• ACTION ITEM
Could you lay out every line of the data below as a numbered list, leaving out any blank lines?

• RECORDS TO USE

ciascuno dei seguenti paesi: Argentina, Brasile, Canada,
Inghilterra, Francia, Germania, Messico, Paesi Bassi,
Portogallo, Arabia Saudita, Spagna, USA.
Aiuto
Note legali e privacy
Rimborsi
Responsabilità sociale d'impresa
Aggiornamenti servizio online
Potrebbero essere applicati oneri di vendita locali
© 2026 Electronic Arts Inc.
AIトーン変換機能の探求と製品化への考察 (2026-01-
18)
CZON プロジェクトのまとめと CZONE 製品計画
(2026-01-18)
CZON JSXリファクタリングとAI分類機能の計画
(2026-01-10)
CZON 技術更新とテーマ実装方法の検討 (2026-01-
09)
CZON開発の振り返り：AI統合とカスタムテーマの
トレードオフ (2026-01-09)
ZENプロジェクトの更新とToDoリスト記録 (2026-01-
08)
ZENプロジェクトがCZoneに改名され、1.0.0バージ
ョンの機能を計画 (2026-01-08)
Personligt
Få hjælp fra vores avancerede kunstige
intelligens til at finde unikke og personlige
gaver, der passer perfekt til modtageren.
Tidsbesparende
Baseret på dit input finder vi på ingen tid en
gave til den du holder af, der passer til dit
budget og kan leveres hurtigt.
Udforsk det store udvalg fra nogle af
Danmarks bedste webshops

• ANSWER TO THIS EXERCISE
1. ciascuno dei seguenti paesi: Argentina, Brasile, Canada,
2. Inghilterra, Francia, Germania, Messico, Paesi Bassi,
3. Portogallo, Arabia Saudita, Spagna, USA.
4. Aiuto
5. Note legali e privacy
6. Rimborsi
7. Responsabilità sociale d'impresa
8. Aggiornamenti servizio online
9. Potrebbero essere applicati oneri di vendita locali
10. © 2026 Electronic Arts Inc.
11. AIトーン変換機能の探求と製品化への考察 (2026-01-
12. 18)
13. CZON プロジェクトのまとめと CZONE 製品計画
14. (2026-01-18)
15. CZON JSXリファクタリングとAI分類機能の計画
16. (2026-01-10)
17. CZON 技術更新とテーマ実装方法の検討 (2026-01-
18. 09)
19. CZON開発の振り返り：AI統合とカスタムテーマの
20. トレードオフ (2026-01-09)
21. ZENプロジェクトの更新とToDoリスト記録 (2026-01-
22. 08)
23. ZENプロジェクトがCZoneに改名され、1.0.0バージ
24. ョンの機能を計画 (2026-01-08)
25. Personligt
26. Få hjælp fra vores avancerede kunstige
27. intelligens til at finde unikke og personlige
28. gaver, der passer perfekt til modtageren.
29. Tidsbesparende
30. Baseret på dit input finder vi på ingen tid en
31. gave til den du holder af, der passer til dit
32. budget og kan leveres hurtigt.
33. Udforsk det store udvalg fra nogle af
34. Danmarks bedste webshops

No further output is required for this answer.